### [Source extract]
Airing Out the Facts on Your Air Conditioner
Tips to help you keep costs low and air quality high.
Tips to help you keep costs low and
air quality high
by Larry Cavalier
The temperature outside is rising. It's time to raise your air conditioner IQ with some helpful, cost-saving tips.
1. Change your air filter regularly. When your air filter is too dirty, airflow in your home may be reduced. During warmer months, a dirty filter means that not as much cool air can circulate. And if your A/C system doesn't have adequate airflow, condensation can build up inside the system and start to freeze the inner coils. In the short term, this stresses the system and in the long term, it may lead to a costly repair.
To keep optimal airflow, change your air filter at least every three months during the cooling season. If you run the furnace fan constantly, consider replacing the filter monthly.
2. Check the dehumidifier drain. Your air conditioner acts as a dehumidifier, drawing moisture from the air to help cool it. Once pulled from the air, that moisture has to go somewhere.
Your dehumidifier drain line channels excess water into a floor drain or a pan. The plastic hose can accumulate debris, so it's important to check occasionally to make sure it's draining properly. To check for clogs, gently pull the hose off the side of your furnace. Use a long-handled cleaning brush to sweep out the tube. You can also disconnect the hose completely, and flush it clean using your garden hose.
3. Give your condenser some TLC. That big unit on the side of the house is your A/C condenser, the powerhouse behind the whole cooling system. The condenser fan pulls air from the outside to keep the working parts cool. Over time, dirt and debris collect on the outside cooling fins, which can cut down on the system's efficiency.
To clean your condenser fan, shut down the system first, then spray the outside of the unit with a garden hose. Still dirty? Call in a pro to give the system a more detailed cleaning.

### [Entries]
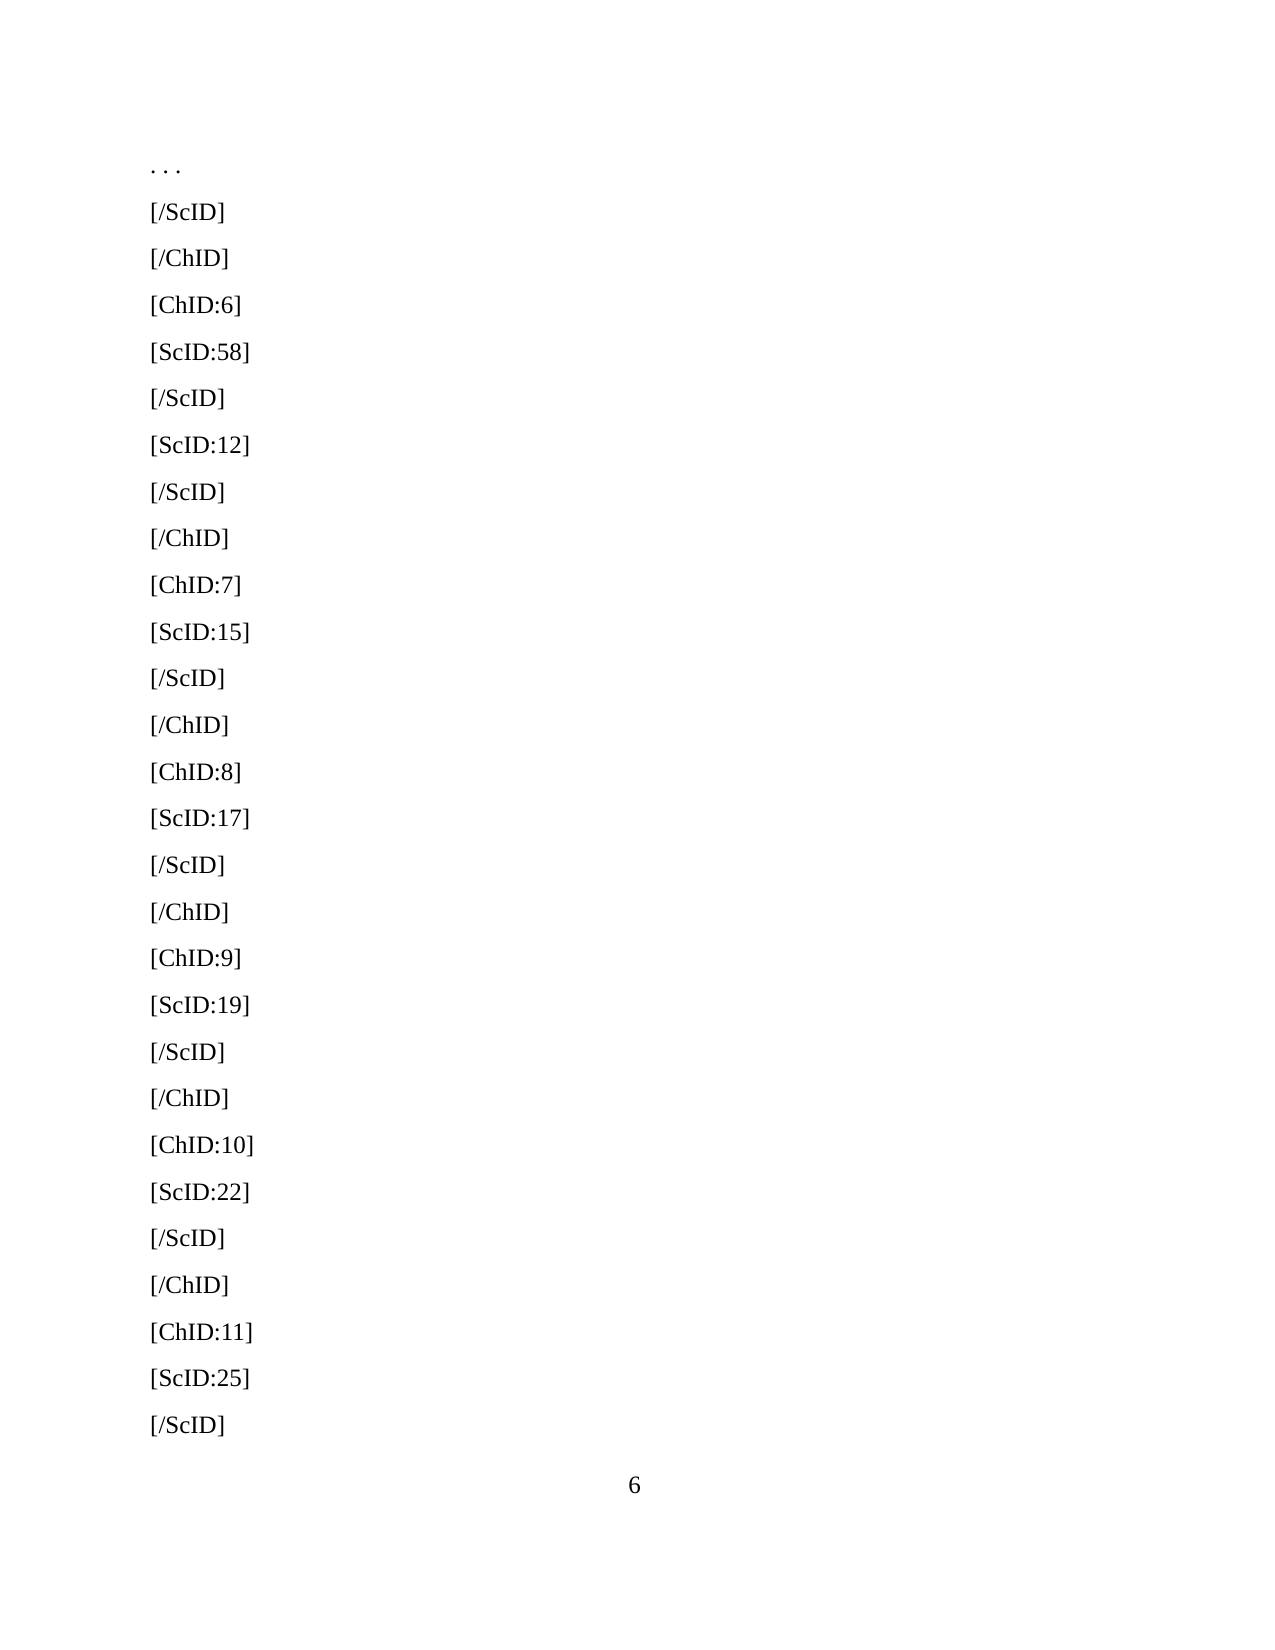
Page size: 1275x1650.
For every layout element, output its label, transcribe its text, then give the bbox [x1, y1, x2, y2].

text [/ScID] [150, 383, 1125, 412]
text [/ChID] [150, 243, 1125, 272]
text [ScID:17] [150, 803, 1125, 832]
text [/ScID] [150, 1410, 1125, 1439]
text [/ChID] [150, 1083, 1125, 1112]
text [/ScID] [150, 1223, 1125, 1252]
text [/ScID] [150, 477, 1125, 505]
text [ChID:8] [150, 757, 1125, 785]
text [ScID:15] [150, 617, 1125, 645]
text [ScID:22] [150, 1177, 1125, 1205]
text [/ChID] [150, 710, 1125, 739]
text [ScID:58] [150, 337, 1125, 365]
text [ChID:10] [150, 1130, 1125, 1159]
text [ChID:9] [150, 943, 1125, 972]
text [/ScID] [150, 1037, 1125, 1065]
text [ScID:19] [150, 990, 1125, 1019]
text [/ScID] [150, 197, 1125, 225]
text [ChID:11] [150, 1317, 1125, 1345]
text [ScID:12] [150, 430, 1125, 459]
text [/ScID] [150, 663, 1125, 692]
text . . . [150, 150, 1125, 179]
text [/ChID] [150, 523, 1125, 552]
text [/ChID] [150, 1270, 1125, 1299]
text [ScID:25] [150, 1363, 1125, 1392]
text [/ChID] [150, 897, 1125, 925]
text [ChID:6] [150, 290, 1125, 319]
text [/ScID] [150, 850, 1125, 879]
text [ChID:7] [150, 570, 1125, 599]
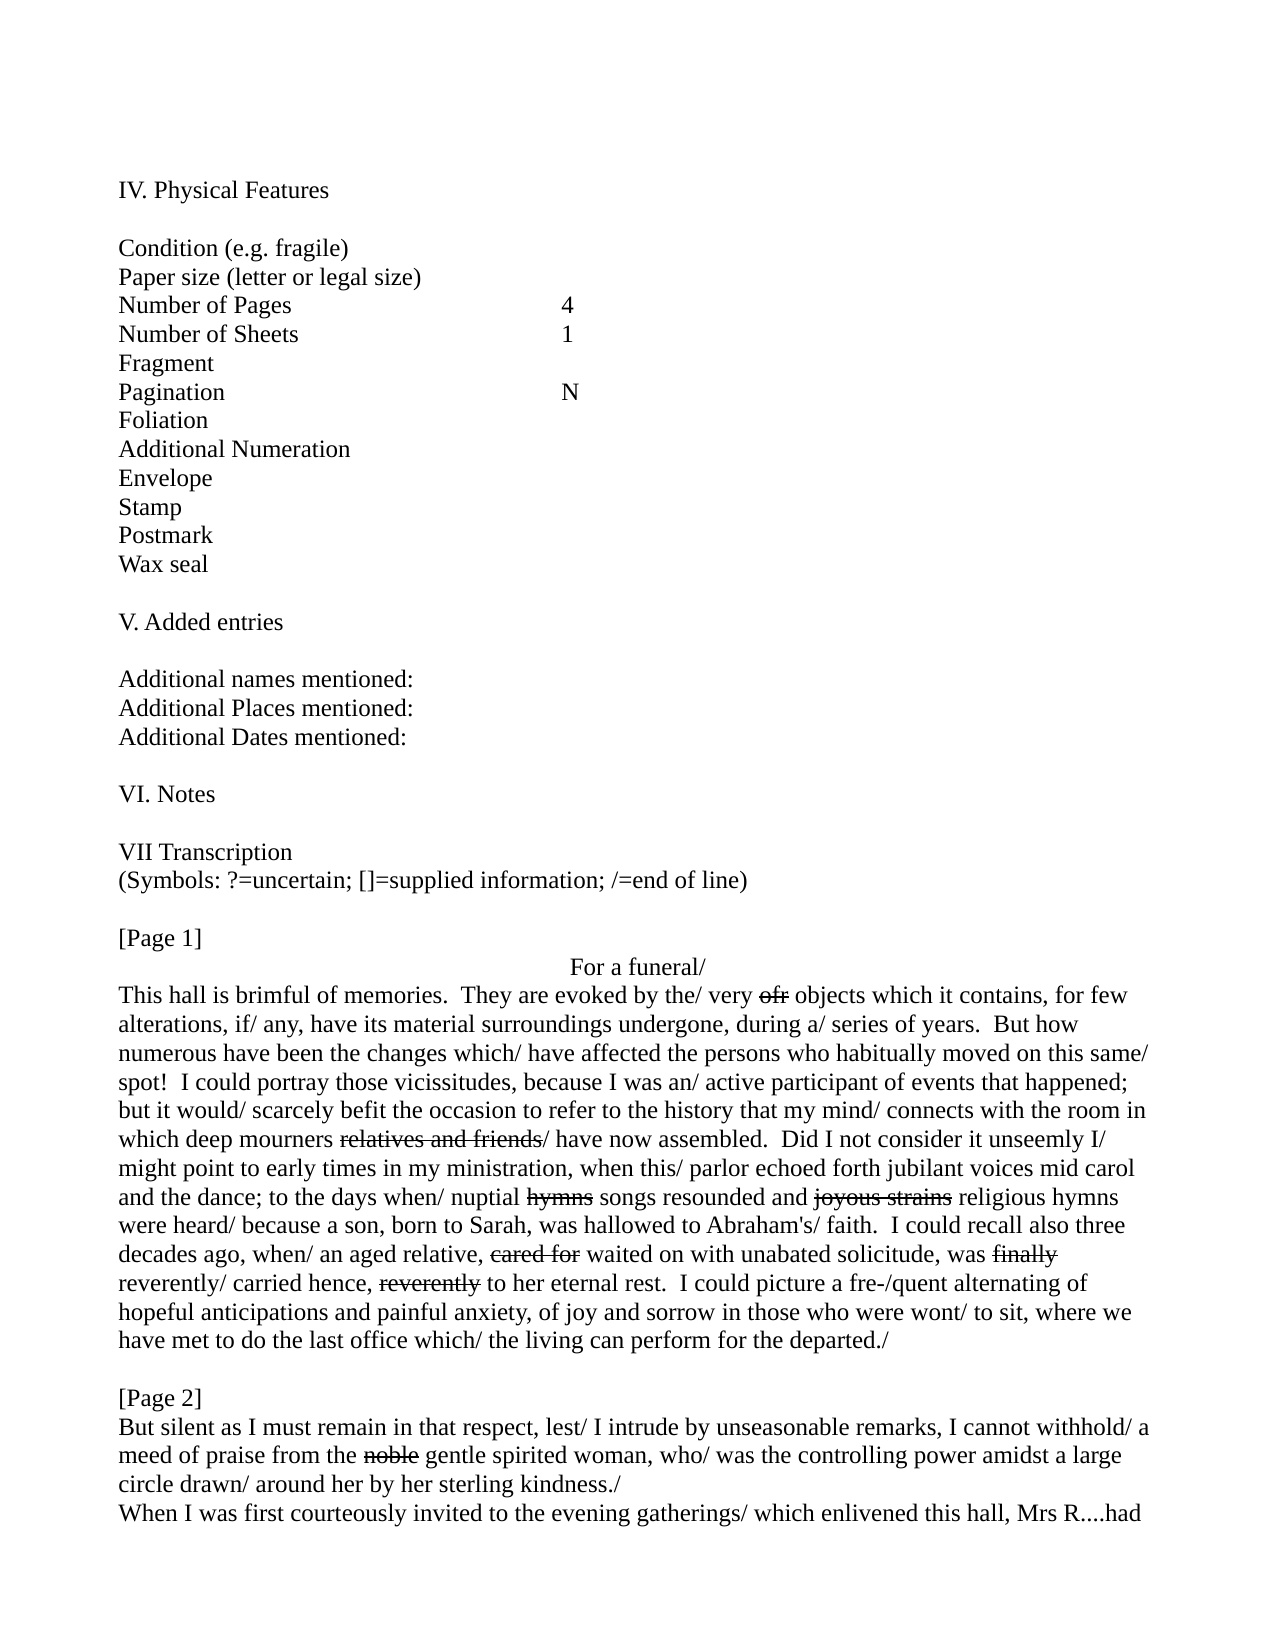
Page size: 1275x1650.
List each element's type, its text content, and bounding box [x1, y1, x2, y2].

### [The problem]
Repeat the air conditioner tips text, everything from "1. Change your" down to "the filter monthly.", but switch "air filter" to "furnace filter".

### [Correct result]
1. Change your furnace filter regularly. When your furnace filter is too dirty, airflow in your home may be reduced. During warmer months, a dirty filter means that not as much cool air can circulate. And if your A/C system doesn't have adequate airflow, condensation can build up inside the system and start to freeze the inner coils. In the short term, this stresses the system and in the long term, it may lead to a costly repair.
To keep optimal airflow, change your furnace filter at least every three months during the cooling season. If you run the furnace fan constantly, consider replacing the filter monthly.